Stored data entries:

********************

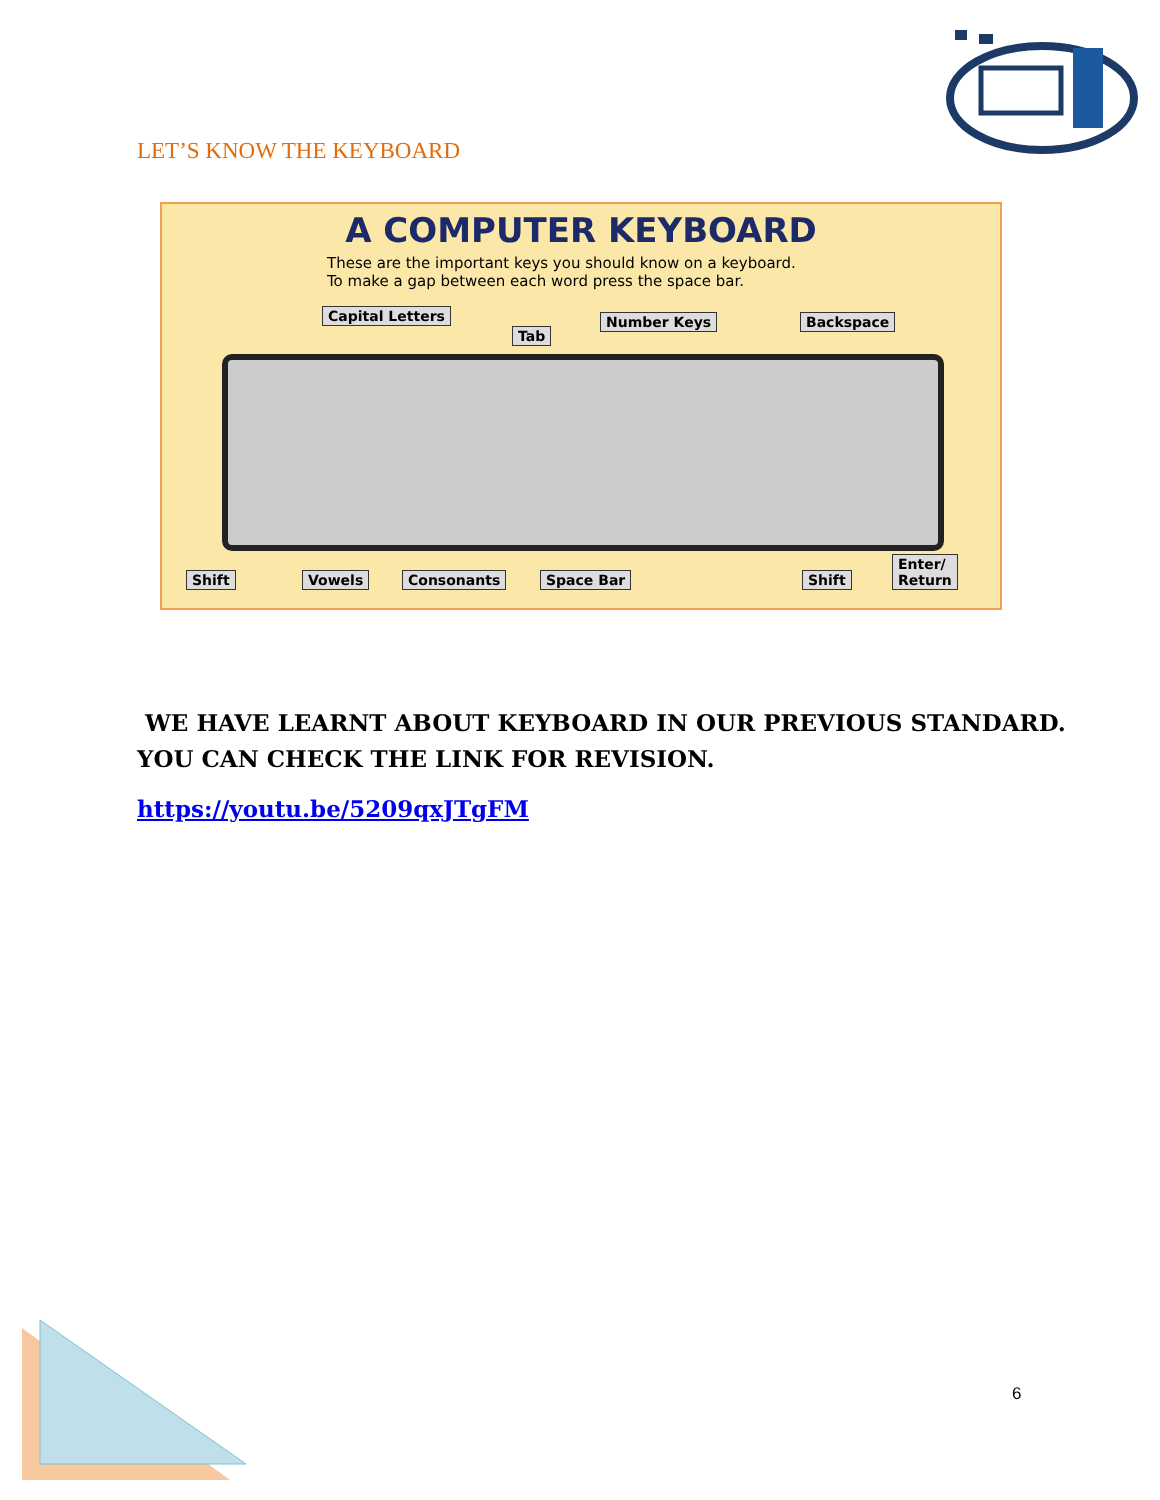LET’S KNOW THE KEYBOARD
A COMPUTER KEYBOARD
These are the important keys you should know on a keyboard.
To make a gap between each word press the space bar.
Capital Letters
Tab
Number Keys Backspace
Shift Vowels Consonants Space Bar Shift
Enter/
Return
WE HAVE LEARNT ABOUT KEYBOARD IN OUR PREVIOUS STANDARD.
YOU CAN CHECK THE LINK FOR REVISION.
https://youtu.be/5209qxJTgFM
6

********************

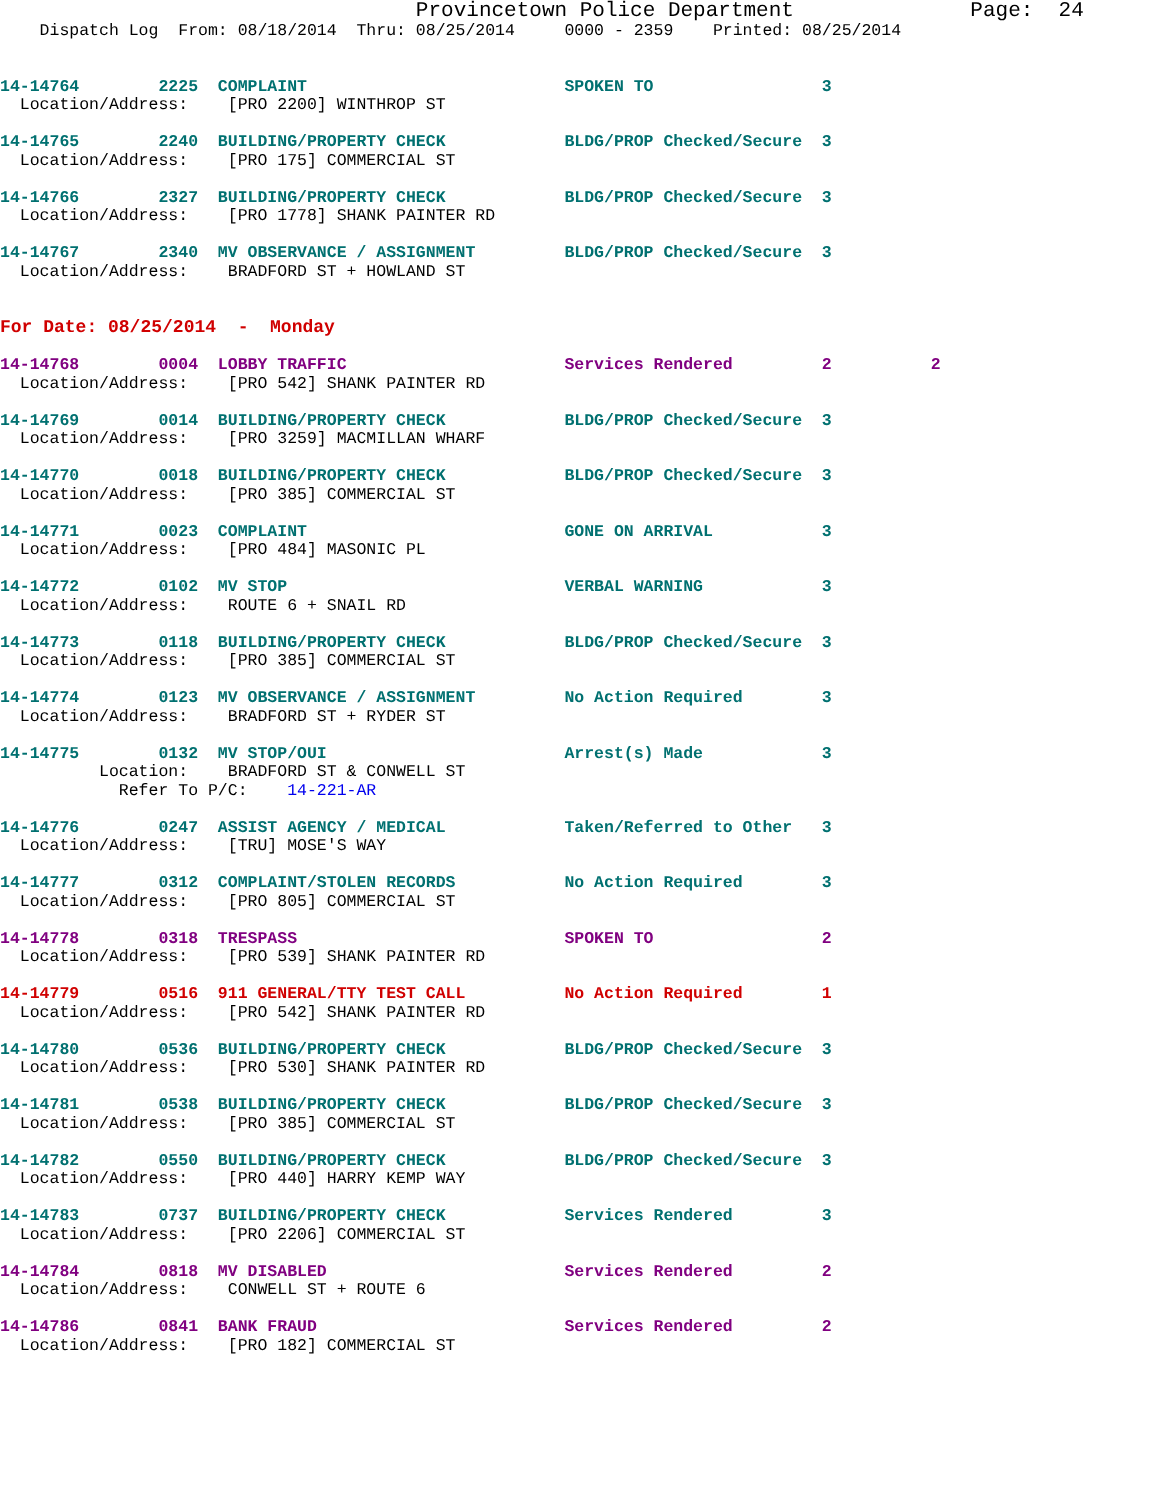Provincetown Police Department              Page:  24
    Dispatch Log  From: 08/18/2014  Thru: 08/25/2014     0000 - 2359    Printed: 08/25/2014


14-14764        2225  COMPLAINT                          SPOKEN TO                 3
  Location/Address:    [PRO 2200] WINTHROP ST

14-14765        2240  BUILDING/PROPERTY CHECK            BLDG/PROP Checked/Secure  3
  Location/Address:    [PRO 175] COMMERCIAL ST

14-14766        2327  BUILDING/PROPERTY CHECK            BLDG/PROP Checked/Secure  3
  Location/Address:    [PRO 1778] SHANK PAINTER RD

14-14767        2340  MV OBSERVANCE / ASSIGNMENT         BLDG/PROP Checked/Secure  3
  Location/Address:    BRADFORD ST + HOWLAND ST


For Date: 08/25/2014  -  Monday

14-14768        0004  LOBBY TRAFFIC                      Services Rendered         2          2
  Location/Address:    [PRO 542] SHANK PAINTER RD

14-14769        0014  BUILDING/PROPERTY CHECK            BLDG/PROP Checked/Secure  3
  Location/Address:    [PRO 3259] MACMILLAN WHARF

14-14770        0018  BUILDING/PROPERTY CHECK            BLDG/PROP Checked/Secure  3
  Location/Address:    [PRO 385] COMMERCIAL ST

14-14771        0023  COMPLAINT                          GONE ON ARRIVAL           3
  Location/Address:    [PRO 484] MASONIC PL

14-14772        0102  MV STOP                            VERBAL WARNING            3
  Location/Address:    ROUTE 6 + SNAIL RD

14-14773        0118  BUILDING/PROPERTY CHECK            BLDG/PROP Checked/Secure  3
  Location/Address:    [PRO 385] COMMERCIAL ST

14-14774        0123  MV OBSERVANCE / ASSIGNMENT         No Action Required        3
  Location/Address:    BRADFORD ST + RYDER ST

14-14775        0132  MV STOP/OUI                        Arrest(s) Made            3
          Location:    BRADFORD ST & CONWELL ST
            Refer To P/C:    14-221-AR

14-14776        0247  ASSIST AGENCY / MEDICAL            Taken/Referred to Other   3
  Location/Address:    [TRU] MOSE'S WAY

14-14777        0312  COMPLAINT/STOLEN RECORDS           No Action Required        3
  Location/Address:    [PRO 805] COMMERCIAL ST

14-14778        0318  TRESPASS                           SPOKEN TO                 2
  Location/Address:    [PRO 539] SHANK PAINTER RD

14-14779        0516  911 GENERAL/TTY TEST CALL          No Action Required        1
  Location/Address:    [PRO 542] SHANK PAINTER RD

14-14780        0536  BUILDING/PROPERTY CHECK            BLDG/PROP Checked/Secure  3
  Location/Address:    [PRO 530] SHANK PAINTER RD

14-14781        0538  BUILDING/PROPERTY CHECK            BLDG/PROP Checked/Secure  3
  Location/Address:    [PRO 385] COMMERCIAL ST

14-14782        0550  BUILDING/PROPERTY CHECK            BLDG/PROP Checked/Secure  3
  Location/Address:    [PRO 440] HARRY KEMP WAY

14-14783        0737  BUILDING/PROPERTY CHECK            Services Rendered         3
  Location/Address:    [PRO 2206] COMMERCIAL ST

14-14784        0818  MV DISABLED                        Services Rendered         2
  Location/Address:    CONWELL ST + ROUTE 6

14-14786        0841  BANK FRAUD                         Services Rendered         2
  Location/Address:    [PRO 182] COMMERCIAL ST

********************

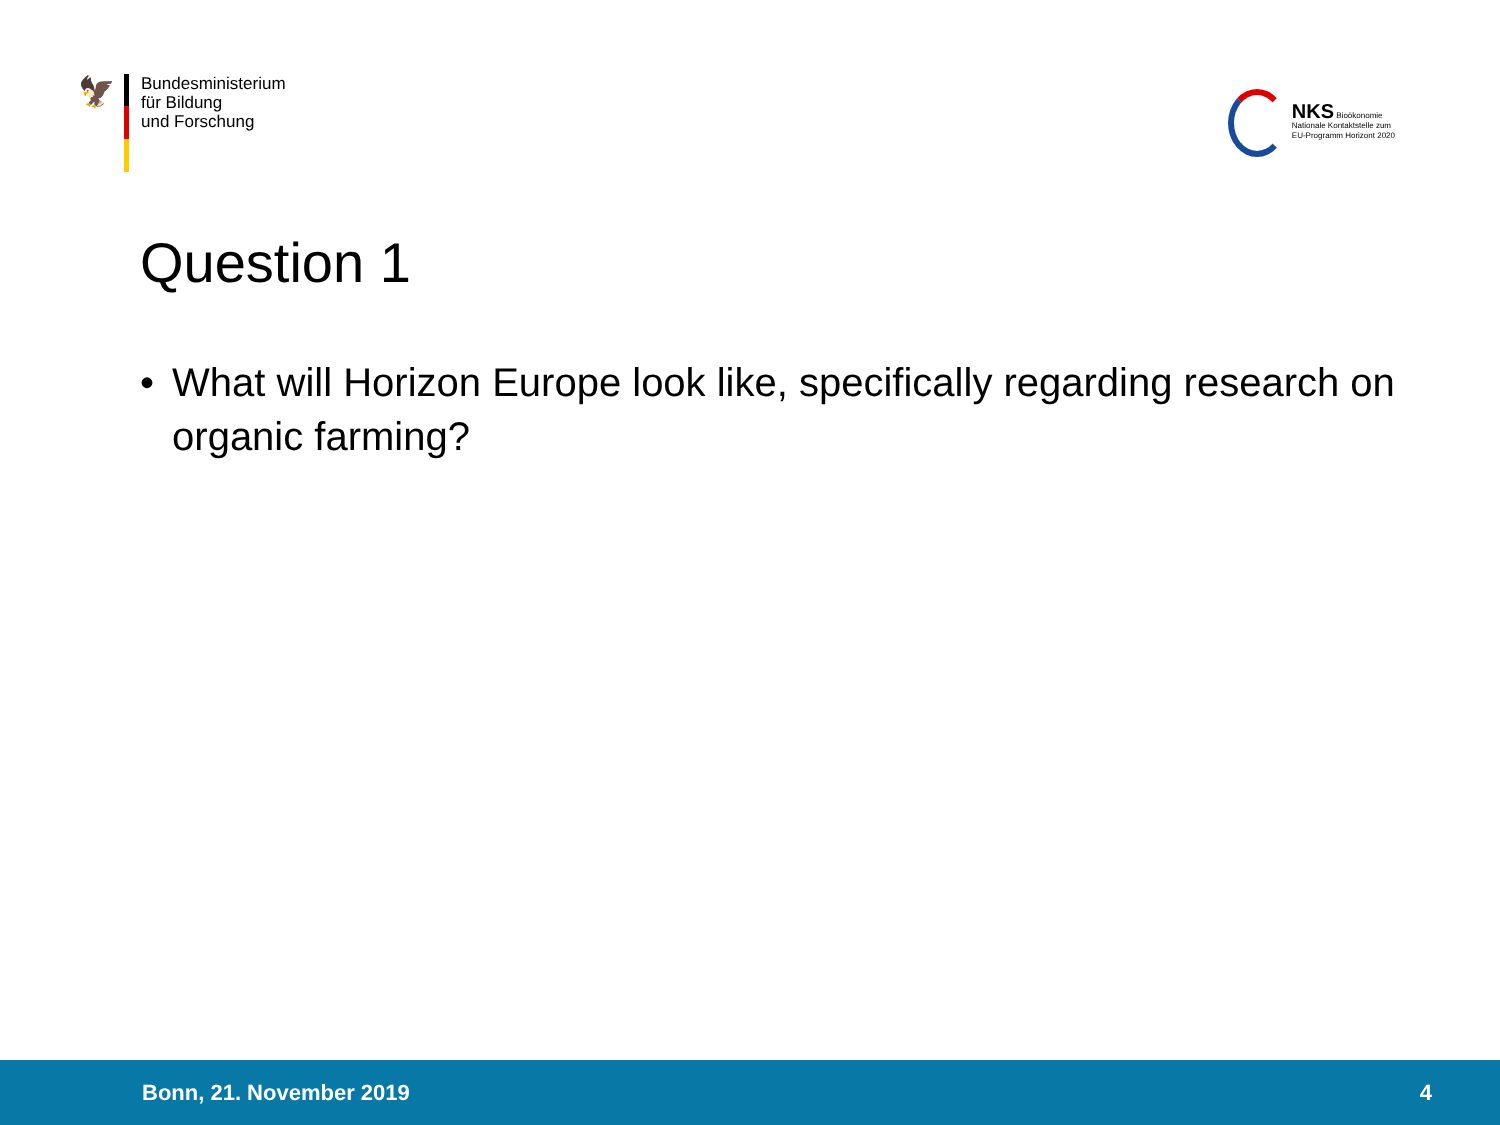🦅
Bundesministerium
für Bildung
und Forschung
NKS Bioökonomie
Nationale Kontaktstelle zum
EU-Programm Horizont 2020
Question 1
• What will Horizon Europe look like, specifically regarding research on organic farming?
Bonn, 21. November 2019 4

********************

**PROBLEM TO WORK ON:** Scan the entries above for the string "ASSIGNMENT", and copy every line where it turns up.

**RESULT FOR THIS EXERCISE:**
14-14767        2340  MV OBSERVANCE / ASSIGNMENT         BLDG/PROP Checked/Secure  3
14-14774        0123  MV OBSERVANCE / ASSIGNMENT         No Action Required        3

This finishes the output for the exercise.